BEGIN PAGE EXTRACT

# Synchronize!!!!



## Releaux (Jun 8, 2005)

We live in a world of wonders. We can ascend into space... we can dive under the sea... OS X can run on Intel CPUs...

With all of these miracles around us, WHY IS IT SO FRIGGIN' DIFFICULT TO SYNCHRONIZE MY EMAIL BETWEEN MY DESKTOP AND LAPTOP?????!!!!!!????

Granted, it's somewhat easier now that all I have to do is copy the ~/Library/Mail folder, but since Spotlight more than doubled the size of that directory to over 1GB, it's a pain to do that, especially over a wireless network when I have my laptop downstairs and realize that I forgot to sync before leaving the home office.

What is needed is a built-in, computer-to-computer incremental, bi-directional synchronize similar to what you've done with .Mac for Address Book, Safari Bookmarks, etc.

Apple, if you truly do browse this forum, please work on this!

Ok. I don't feel much better now, but maybe a little.


----------



## contoursvt (Jul 5, 2005)

Why not just syncronise once and on your laptop, just set it to leave mail on server and on your desktop you set it to the same but say delete after 1-2 days. This way you would have had a chance to download on both devices even if its a couple days later. Things will always be syncronized. This wont help with contacts and such but at least the email will be synced.


----------



## fryke (Jul 6, 2005)

Also, you may remove the old mailboxes. Mail.app 2.x only needs the ones with the emlx-files inside, not the old-style mboxes. (Might solve the size issue you mentioned.)


----------



## baltwo (Jul 17, 2005)

Sounds like you've hit upon a great idea. Now, get with it and create that puppy.


----------



## fryke (Jul 18, 2005)

To which post was that answer referring?  Do you mean "Apple should create that puppy"?


----------



## Decado (Jul 18, 2005)

use automator and smartfolders.
do something like this:
1) make a smart folder that keeps all the changed files in your Library/Mail from a certain time (like last time you synced).
2) make an automator workflow that sort the files in different catagories and copies these files to the apropriate locations in your laptops Library/Mail.
3) save it as an application called "Releaux's Amazing Sync Application"


----------

END PAGE EXTRACT
BEGIN DATA UNDER STUDY

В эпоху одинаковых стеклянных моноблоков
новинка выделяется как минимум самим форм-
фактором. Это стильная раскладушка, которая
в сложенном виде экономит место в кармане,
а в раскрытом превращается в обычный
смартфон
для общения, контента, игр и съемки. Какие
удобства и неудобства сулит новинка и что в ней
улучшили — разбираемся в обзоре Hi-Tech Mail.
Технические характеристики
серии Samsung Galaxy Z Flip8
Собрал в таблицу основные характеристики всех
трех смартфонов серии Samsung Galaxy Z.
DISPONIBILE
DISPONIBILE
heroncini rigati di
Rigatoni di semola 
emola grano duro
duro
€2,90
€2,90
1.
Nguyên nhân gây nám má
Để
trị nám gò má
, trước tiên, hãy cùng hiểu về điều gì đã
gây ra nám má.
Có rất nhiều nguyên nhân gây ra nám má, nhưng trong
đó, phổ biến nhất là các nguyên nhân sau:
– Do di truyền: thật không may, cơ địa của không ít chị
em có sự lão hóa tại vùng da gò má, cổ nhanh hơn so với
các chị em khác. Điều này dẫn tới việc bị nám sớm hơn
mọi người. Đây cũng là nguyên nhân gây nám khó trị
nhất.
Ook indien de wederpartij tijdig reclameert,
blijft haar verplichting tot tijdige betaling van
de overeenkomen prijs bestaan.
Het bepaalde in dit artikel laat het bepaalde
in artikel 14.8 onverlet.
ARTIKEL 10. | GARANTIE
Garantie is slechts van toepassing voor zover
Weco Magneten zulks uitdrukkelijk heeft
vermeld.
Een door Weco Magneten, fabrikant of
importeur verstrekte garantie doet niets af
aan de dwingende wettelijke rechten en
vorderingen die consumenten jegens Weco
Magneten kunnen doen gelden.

END DATA UNDER STUDY

» AIM OF THE TASK
From the mail sync thread, return the passage from "What is needed" up to and including "Safari Bookmarks, etc.".

» SOLUTION BELOW
What is needed is a built-in, computer-to-computer incremental, bi-directional synchronize similar to what you've done with .Mac for Address Book, Safari Bookmarks, etc.